═════ Page text

Hetero What?

Normality is the Great Neurosis of civilization.
Tom Robbins,

Normality is death.
Theodor W. Adorno


Consider the following data:


It looks like there is a definite linear trend in the data, so a natural model might be

\[{\mathbf{y}} = {\beta _0} + {\beta _1}{\mathbf{x}} + {\mathbf{\varepsilon }}\]

The betas are numerical coefficients and ${\mathbf{\varepsilon }}$ represents an error term, i.e. the linear difference between the model values and the data values.

Fitting a linear model to this sort of data is almost trivial in languages like R, Python, or Julia. In R:

> fit.lm <- lm(y ~ x, df.lm$df)
> summary(fit.lm)

Call:
lm(formula = y ~ x, data = df.lm$df)

Residuals:
     Min       1Q   Median       3Q      Max 
-0.29382 -0.04390 -0.00026  0.03665  0.39976 

Coefficients:
             Estimate Std. Error t value Pr(>|t|)    
(Intercept) 0.1046755  0.0052070   20.10   <2e-16 ***
x           0.0247682  0.0003006   82.41   <2e-16 ***
---
Signif. codes:  0 ‘***’ 0.001 ‘**’ 0.01 ‘*’ 0.05 ‘.’ 0.1 ‘ ’ 1

Residual standard error: 0.08239 on 998 degrees of freedom
Multiple R-squared:  0.8719,    Adjusted R-squared:  0.8717 
F-statistic:  6791 on 1 and 998 DF,  p-value: < 2.2e-16

> ggplot(df.lm$df, aes(x=x, y=y)) + geom_point() + geom_abline(slope=coef(fit.lm)[2], intercept=coef(fit.lm)[1], color="red")


df.lm$df is a data frame containing the x and y values.


The red line shows the fitted model.

Behind this deceptively simple example are a number of assumptions. This page lists the ten most important assumptions we are making in fitting the data to a linear model. It also gives R code to test each of these assumptions. Violating any of these assumptions doesn't necessarily make our model wrong. However, making decisions based on incorrect assumptions can get us in trouble.

══════════
═════ Dataset excerpts

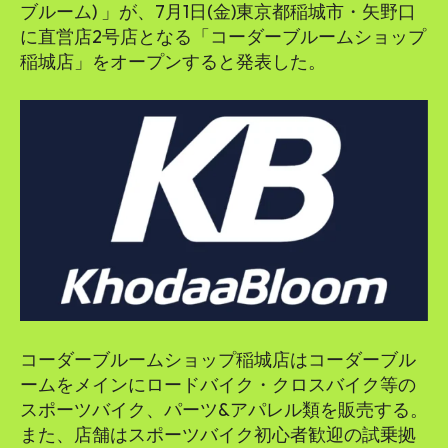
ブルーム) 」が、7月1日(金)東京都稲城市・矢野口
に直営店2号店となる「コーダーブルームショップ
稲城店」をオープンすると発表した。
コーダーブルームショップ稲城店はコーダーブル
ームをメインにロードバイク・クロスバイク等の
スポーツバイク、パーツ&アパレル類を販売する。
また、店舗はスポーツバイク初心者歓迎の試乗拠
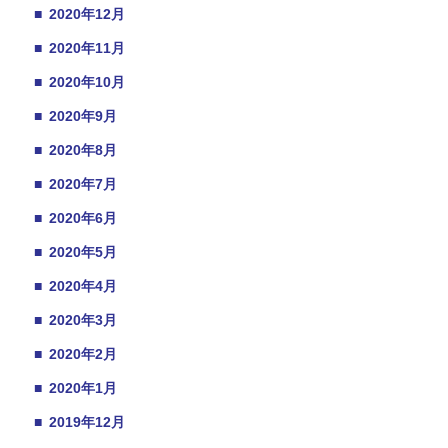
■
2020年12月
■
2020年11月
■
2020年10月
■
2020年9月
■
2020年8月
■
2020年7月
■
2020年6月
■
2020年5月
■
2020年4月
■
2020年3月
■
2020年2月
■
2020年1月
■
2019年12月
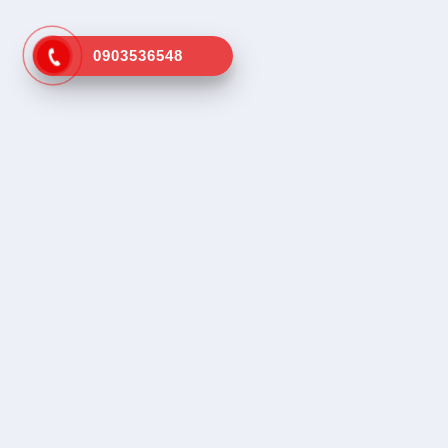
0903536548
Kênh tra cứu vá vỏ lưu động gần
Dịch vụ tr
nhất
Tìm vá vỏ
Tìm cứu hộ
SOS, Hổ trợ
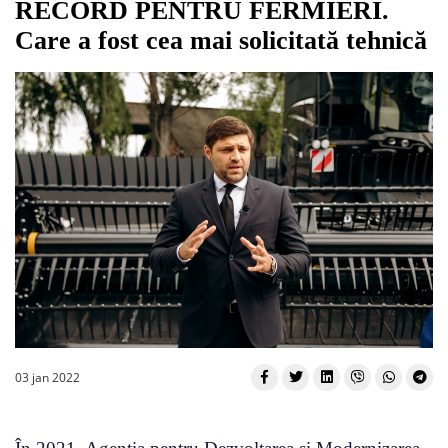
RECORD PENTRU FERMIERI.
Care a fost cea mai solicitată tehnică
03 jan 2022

══════════
═════ Dataset excerpts

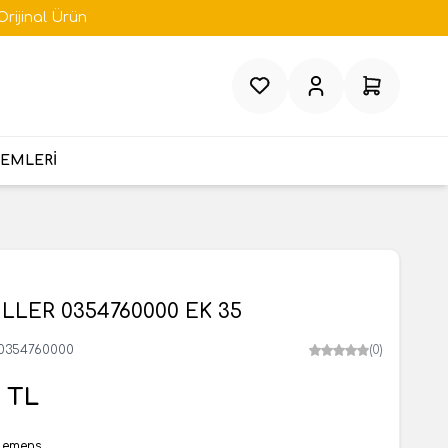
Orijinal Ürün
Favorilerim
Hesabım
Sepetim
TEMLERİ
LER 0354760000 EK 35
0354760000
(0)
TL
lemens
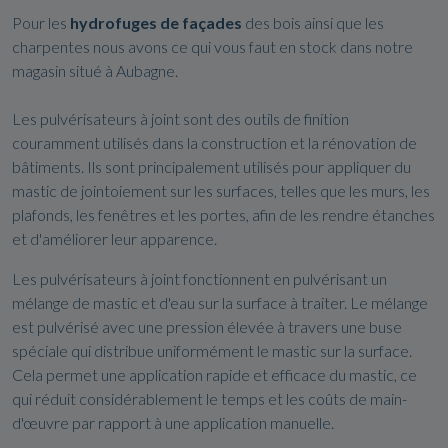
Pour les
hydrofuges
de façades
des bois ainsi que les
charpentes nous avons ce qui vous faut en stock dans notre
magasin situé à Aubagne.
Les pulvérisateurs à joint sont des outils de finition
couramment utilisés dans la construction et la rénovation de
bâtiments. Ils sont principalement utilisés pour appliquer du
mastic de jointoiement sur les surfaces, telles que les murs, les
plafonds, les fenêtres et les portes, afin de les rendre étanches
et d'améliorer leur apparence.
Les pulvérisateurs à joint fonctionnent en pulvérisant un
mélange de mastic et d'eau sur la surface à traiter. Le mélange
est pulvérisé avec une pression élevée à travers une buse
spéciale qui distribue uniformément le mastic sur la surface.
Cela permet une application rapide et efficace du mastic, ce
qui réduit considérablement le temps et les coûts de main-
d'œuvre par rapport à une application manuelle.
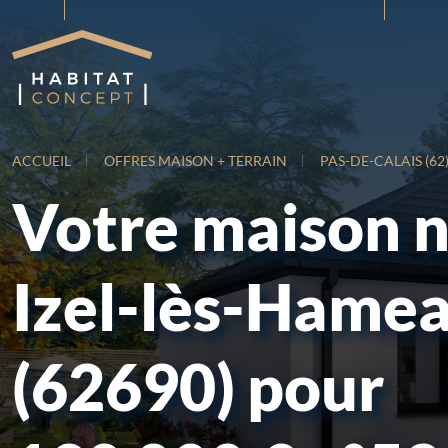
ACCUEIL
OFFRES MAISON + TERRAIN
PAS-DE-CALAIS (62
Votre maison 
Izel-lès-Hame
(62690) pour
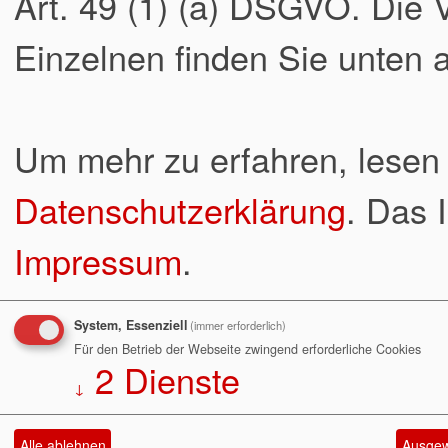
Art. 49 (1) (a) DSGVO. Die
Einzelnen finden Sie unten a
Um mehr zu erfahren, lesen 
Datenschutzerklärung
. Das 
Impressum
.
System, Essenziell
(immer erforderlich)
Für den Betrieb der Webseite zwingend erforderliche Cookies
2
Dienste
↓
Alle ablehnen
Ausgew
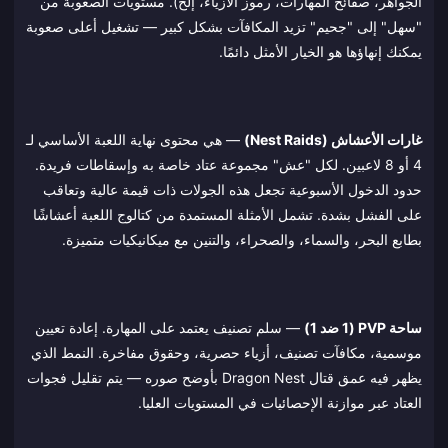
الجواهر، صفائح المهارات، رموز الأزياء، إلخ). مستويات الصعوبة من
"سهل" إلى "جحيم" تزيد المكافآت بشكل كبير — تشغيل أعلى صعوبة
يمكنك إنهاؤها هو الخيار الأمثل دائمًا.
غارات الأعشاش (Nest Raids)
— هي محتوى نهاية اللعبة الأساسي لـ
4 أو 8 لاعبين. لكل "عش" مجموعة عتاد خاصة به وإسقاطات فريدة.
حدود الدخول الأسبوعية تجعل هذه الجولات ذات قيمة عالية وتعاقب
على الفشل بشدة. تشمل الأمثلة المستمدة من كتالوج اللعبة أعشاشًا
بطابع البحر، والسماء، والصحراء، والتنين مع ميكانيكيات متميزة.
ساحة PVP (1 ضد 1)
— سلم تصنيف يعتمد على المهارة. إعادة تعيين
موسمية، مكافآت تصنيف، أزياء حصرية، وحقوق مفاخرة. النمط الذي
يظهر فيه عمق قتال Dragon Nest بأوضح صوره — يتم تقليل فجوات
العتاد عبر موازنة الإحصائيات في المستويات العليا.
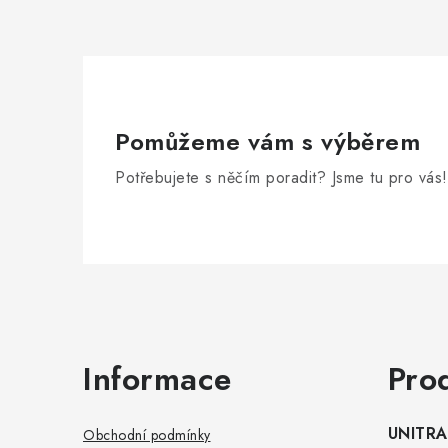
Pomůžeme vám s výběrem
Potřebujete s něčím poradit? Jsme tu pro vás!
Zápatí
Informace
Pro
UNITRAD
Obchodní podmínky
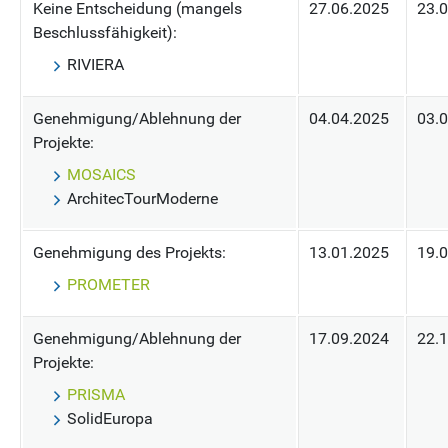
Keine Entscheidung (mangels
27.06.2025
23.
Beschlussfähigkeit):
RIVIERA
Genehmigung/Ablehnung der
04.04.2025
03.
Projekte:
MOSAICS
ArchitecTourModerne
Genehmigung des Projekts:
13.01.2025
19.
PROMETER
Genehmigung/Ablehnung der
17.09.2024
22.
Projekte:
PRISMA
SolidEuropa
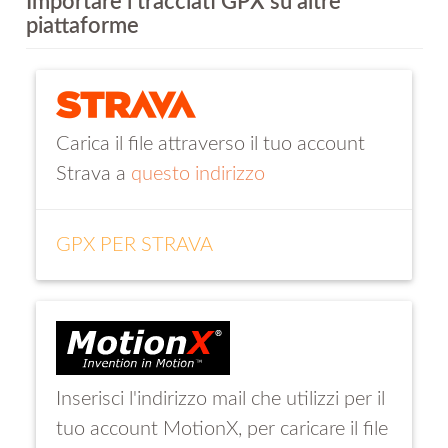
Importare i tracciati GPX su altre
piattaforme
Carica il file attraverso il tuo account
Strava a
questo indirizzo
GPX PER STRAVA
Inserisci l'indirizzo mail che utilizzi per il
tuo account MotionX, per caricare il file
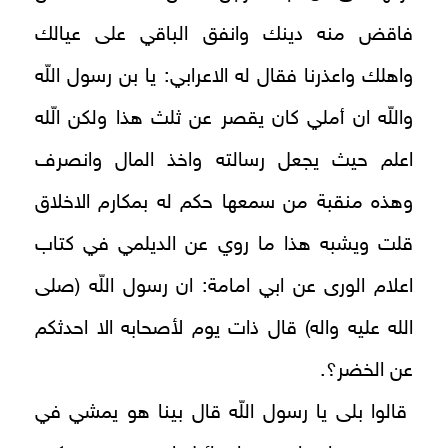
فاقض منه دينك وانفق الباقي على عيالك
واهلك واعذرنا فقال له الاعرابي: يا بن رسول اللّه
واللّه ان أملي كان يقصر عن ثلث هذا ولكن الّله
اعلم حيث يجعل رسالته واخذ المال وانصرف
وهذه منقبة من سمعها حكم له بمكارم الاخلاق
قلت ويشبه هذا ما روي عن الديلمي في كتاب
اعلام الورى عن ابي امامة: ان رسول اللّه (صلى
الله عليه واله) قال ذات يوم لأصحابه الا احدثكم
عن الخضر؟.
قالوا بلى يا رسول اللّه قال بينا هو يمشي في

══════════
═════ Dataset excerpts

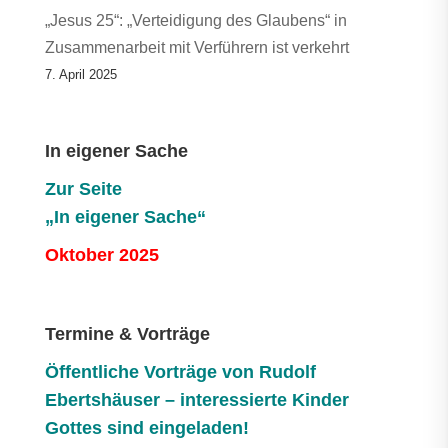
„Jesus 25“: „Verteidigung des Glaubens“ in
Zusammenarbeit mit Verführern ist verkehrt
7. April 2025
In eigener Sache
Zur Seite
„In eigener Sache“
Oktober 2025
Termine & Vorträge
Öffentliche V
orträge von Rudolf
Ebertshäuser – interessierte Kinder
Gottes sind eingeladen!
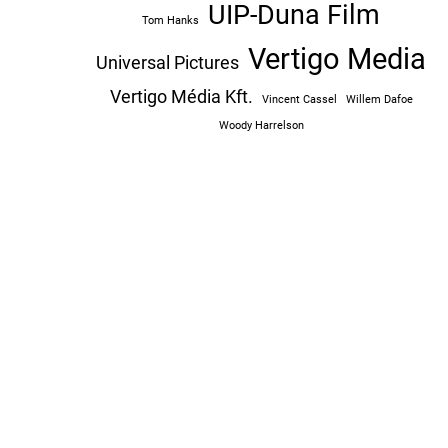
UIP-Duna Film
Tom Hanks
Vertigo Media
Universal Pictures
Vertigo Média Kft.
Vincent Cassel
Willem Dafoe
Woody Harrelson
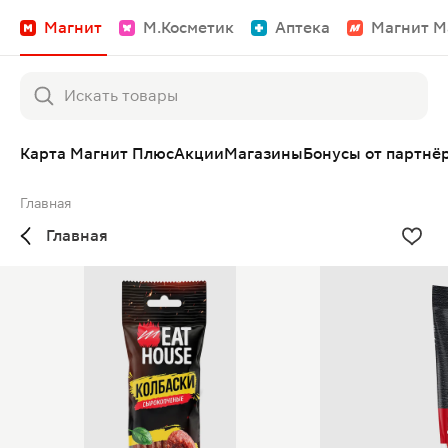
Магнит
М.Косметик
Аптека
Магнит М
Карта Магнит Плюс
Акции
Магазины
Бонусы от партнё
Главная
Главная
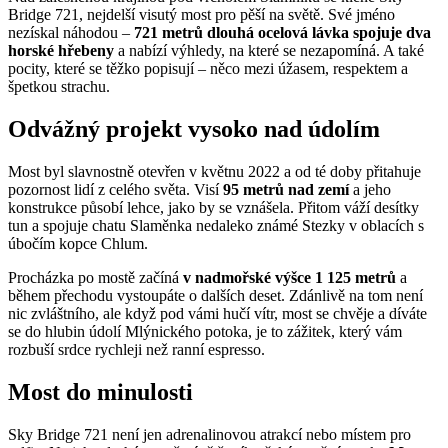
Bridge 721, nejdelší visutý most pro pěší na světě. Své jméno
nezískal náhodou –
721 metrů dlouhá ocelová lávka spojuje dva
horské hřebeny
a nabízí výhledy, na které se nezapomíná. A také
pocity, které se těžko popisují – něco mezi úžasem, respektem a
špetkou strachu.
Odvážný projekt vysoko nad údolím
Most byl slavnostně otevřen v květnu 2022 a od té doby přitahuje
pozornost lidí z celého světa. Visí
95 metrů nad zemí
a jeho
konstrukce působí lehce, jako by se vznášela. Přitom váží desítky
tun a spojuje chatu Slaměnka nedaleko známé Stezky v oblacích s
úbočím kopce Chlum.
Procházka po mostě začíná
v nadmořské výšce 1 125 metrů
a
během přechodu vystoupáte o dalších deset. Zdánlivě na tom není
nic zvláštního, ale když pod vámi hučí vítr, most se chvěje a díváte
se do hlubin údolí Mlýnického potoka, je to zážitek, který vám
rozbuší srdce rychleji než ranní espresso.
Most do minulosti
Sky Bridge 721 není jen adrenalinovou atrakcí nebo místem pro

══════════

◆ Prompt A
How many assumptions behind fitting the data to a linear model does the page text say it lists?
◆ Prompt B
Reproduce the passage of the page text starting with "It looks like" and going on through "data = df.lm$df)".
◆ Prompt C
Which programming languages does the page text name as ones in which fitting a linear model is almost trivial?

◆ Expected answer A
Ten

◆ Expected answer B
It looks like there is a definite linear trend in the data, so a natural model might be

\[{\mathbf{y}} = {\beta _0} + {\beta _1}{\mathbf{x}} + {\mathbf{\varepsilon }}\]

The betas are numerical coefficients and ${\mathbf{\varepsilon }}$ represents an error term, i.e. the linear difference between the model values and the data values.

Fitting a linear model to this sort of data is almost trivial in languages like R, Python, or Julia. In R:

> fit.lm <- lm(y ~ x, df.lm$df)
> summary(fit.lm)

Call:
lm(formula = y ~ x, data = df.lm$df)

◆ Expected answer C
R, Python, Julia